Archive for September, 2007
September 12, 2007
The Real Problem with Growth
Posted by Kevin | (7) Comments | Print This Article
The real problem with membership growth isn’t that it’s an unimportant metric — it’s very important. The real problem is that too many organizations forget that a metric is exactly what it is, not an end in and of itself. Membership numbers are a measurement. That means that ultimately they are measuring something else. (A cup of water is measuring the water, not the cup.)
Too many organizations have an unhealthy Membership Obsession. We’ve all seen these organizations. You can smell their desperation from a mile away. Their appeals get more and more frequent, their offers more and more convoluted, their postcards glossier and glossier. These are the ones whose marketing flyers have screaming headlines like “Join XYZA Today and Save $100!” (As I’ve written before, these are nothing but a lost opportunity, since I can obviously save even more by not joining at all.)
They launch things like “Member Get a Member” campaigns and wonder why so many members don’t respond. (As Scott McKain said at ASAE in 2005 — we later brought him to our organization’s conference — “Customers want reciprocal loyalty, they get endless prospecting.”)
They itch and twitch over every fluctuation in monthly membership recruitment and retention figures. They have focused their entire being on membership numbers — and lost sight of the well-known business rule that the worst thing that can happen to a mediocre product is a good advertising campaign.
Because that, all too often, is what the issue really is. A mediocre product.
The solution to a declining or stagnated membership is almost never a marketing campaign. I suppose there might be some organizations that offer enticing programs, stellar service, and rock-solid value whose only problem is that they’ve been too quiet about it. But far more likely, the best thing a declining association can do to grow its membership numbers is to stop caring about them — and start providing the types of programs and services that its customer base actually wants. (As opposed to what its always done, or what certain volunteers want done, or what certain departments want done.)
Do that, and growth — if that’s what you want — will come.
Sure, it’s simpler to say than it is to do (let’s face it, it’s a lot easier to send out postcards touting 3 free months of membership than it is to continually develop and launch new programs for your members) — but based on my experience, it’s actually not nearly as hard as some associations seem to think it is. And ultimately much more rewarding.
September 9, 2007
“Your Money or Your Life!”
Posted by Kevin | (1) Comments | Print This Article
Scott Briscoe posted an interesting piece at Acronym last week that generated a little discussion, particularly with some insightful comments from Virgil Carter and Jeffrey Cufaude. I was going to write a comment there as well but thought, what the heck, why not post it here as my first full-length post in a year?
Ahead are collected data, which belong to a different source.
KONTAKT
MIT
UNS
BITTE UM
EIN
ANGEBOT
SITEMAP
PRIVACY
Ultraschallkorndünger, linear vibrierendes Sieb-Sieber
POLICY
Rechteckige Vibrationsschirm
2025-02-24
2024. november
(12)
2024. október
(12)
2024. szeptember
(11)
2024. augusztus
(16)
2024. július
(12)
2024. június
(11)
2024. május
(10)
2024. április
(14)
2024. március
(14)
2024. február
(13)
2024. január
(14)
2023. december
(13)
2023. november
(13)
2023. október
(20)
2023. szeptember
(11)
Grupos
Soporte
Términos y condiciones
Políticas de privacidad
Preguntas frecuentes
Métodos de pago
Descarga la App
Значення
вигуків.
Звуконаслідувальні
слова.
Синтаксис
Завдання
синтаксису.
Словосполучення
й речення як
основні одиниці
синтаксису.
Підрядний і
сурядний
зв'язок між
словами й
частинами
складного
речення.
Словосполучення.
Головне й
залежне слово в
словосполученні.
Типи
Scott asks, “Why does growth always seem to be a strategy?” and it’s a good question. (The problem is that he then undercuts his argument by saying that growth is important — just not, you know, certain kinds of growth.)
I think Scott is dead on when he says that there are other possible numbers beyond membership growth that can be meaningful to an association’s success, such as the “growth in participation” which he suggests.
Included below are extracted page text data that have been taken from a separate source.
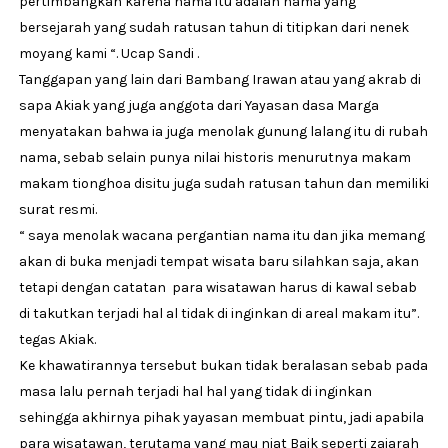
pertimbangkan karena nama itu adalah nama yang
bersejarah yang sudah ratusan tahun di titipkan dari nenek
moyang kami “. Ucap Sandi .
Tanggapan yang lain dari Bambang Irawan atau yang akrab di
sapa Akiak yang juga anggota dari Yayasan dasa Marga
menyatakan bahwa ia juga menolak gunung lalang itu di rubah
nama, sebab selain punya nilai historis menurutnya makam
makam tionghoa disitu juga sudah ratusan tahun dan memiliki
surat resmi.
“ saya menolak wacana pergantian nama itu dan jika memang
akan di buka menjadi tempat wisata baru silahkan saja, akan
tetapi dengan catatan para wisatawan harus di kawal sebab
di takutkan terjadi hal al tidak di inginkan di areal makam itu”.
tegas Akiak.
Ke khawatirannya tersebut bukan tidak beralasan sebab pada
masa lalu pernah terjadi hal hal yang tidak di inginkan
sehingga akhirnya pihak yayasan membuat pintu, jadi apabila
para wisatawan, terutama yang mau niat Baik seperti zaiarah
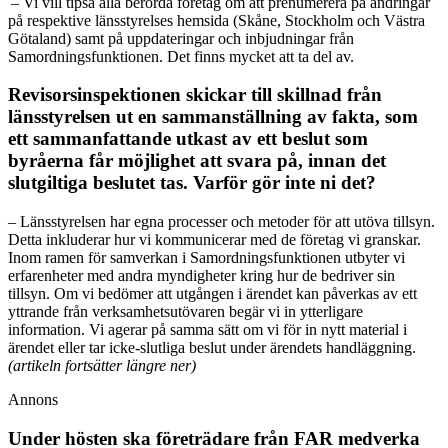
– Vi vill tipsa alla berörda företag om att prenumerera på ändringar
på respektive länsstyrelses hemsida (Skåne, Stockholm och Västra
Götaland) samt på uppdateringar och inbjudningar från
Samordningsfunktionen. Det finns mycket att ta del av.
Revisorsinspektionen skickar till skillnad från
länsstyrelsen ut en sammanställning av fakta, som
ett sammanfattande utkast av ett beslut som
byråerna får möjlighet att svara på, innan det
slutgiltiga beslutet tas. Varför gör inte ni det?
–
Länsstyrelsen har egna processer och metoder för att utöva tillsyn.
Detta inkluderar hur vi kommunicerar med de företag vi granskar.
Inom ramen för samverkan i Samordningsfunktionen utbyter vi
erfarenheter med andra myndigheter kring hur de bedriver sin
tillsyn. Om vi bedömer att utgången i ärendet kan påverkas av ett
yttrande från verksamhetsutövaren begär vi in ytterligare
information. Vi agerar på samma sätt om vi för in nytt material i
ärendet eller tar icke-slutliga beslut under ärendets handläggning.
(artikeln fortsätter längre ner)
Annons
Under hösten ska företrädare från FAR medverka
The difficulty comes in defining what those numbers are — because they will vary not just from association to association, but from member to member. Members join for different reasons.
In a comment to his original post, Scott defined “time” as the metric he may be striving to measure. Yet not everyone has an interest in giving time — as Virgil and Jeff note in their comments, the much-put-upon “mailbox member” is generally only interested in receiving certain tangible (or semi-tangible) benefits in exchange for their dues. In most cases, these sorts of members make up the majority of an association’s members (this is certainly the case of trade associations).
As I’ve written before, I am a mailbox member in certain organizations. I belong for specific reasons, and have little interest in being badgered into “participation.” I am very selfish with my time. So are most of your members.
A successful strategy is one that views the association as a whole. Simply looking at membership growth alone provides a lopsided view of the organization. But I think that simply coming up with an “engagement index” and looking at that alone would be just as dangerous.
Most associations offer “services and programs” that fall into two categories:
Knowledge & Intelligence. This is exclusive knowledge or intellectual property that members of the organization’s industry or profession can use for their professional benefit. It’s information and/or data they can use to get a competitive or personal advantage.
Community & Connection. These are ways, be they meetings or online forums or peer groups or whatever, that associations can use to help members connect with other members – so they can get a competitive or personal advantage.
The problem, as I see it, is that the notion of “time” only measures a member’s willingness to engage in one of these areas.
If your association is providing knowledge or intelligence resources that are worth a damn, then you will attract members who are “mailbox members.” If you keep introducing new resources that meet their needs, they will continue to renew.
If your association is providing a place for community or conversation, dependent on participation among the membership for value, then you will attract members who are willing to give “time” in cultivating these relationships. If you continue providing innovative opportunities for these connections, and make them easy to take advantage of, they will continue to renew.
In some cases, these are the same members. In many cases, they differ. I’m curious as to why associations should feel compelled to choose one or the other? Why can’t we have a strategy that includes both? And why can’t we value metrics that measure both?